▶ [TO-DO ITEM]:
Check every line in the listing below for "Логические". Copy the ones where it occurs.

▶ [SUPPLIED MATERIAL]:
——
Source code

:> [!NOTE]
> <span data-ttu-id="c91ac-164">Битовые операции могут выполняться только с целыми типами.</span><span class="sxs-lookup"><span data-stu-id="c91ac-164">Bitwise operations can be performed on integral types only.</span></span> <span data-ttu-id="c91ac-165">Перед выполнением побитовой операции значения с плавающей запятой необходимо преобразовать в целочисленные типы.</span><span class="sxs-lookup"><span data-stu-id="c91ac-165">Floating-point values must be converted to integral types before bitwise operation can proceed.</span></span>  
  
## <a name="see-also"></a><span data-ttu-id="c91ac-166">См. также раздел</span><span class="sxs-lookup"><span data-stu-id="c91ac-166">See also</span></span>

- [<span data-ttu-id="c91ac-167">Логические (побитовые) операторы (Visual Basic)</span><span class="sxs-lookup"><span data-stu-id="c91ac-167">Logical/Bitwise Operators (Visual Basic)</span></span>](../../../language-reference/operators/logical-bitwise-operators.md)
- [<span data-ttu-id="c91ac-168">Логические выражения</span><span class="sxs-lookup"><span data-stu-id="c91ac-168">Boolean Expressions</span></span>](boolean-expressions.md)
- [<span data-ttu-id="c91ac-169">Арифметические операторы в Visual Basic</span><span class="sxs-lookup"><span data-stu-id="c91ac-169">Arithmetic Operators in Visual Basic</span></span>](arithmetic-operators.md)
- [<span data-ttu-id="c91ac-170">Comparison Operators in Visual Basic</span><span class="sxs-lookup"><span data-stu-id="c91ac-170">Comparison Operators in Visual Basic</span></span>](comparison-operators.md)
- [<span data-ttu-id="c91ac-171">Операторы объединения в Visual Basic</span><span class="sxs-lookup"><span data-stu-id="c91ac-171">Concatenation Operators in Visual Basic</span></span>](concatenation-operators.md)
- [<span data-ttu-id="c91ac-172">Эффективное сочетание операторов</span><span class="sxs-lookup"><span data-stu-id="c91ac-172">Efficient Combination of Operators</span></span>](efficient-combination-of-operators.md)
——
▶ [RESPONSE]:
- [<span data-ttu-id="c91ac-167">Логические (побитовые) операторы (Visual Basic)</span><span class="sxs-lookup"><span data-stu-id="c91ac-167">Logical/Bitwise Operators (Visual Basic)</span></span>](../../../language-reference/operators/logical-bitwise-operators.md)
- [<span data-ttu-id="c91ac-168">Логические выражения</span><span class="sxs-lookup"><span data-stu-id="c91ac-168">Boolean Expressions</span></span>](boolean-expressions.md)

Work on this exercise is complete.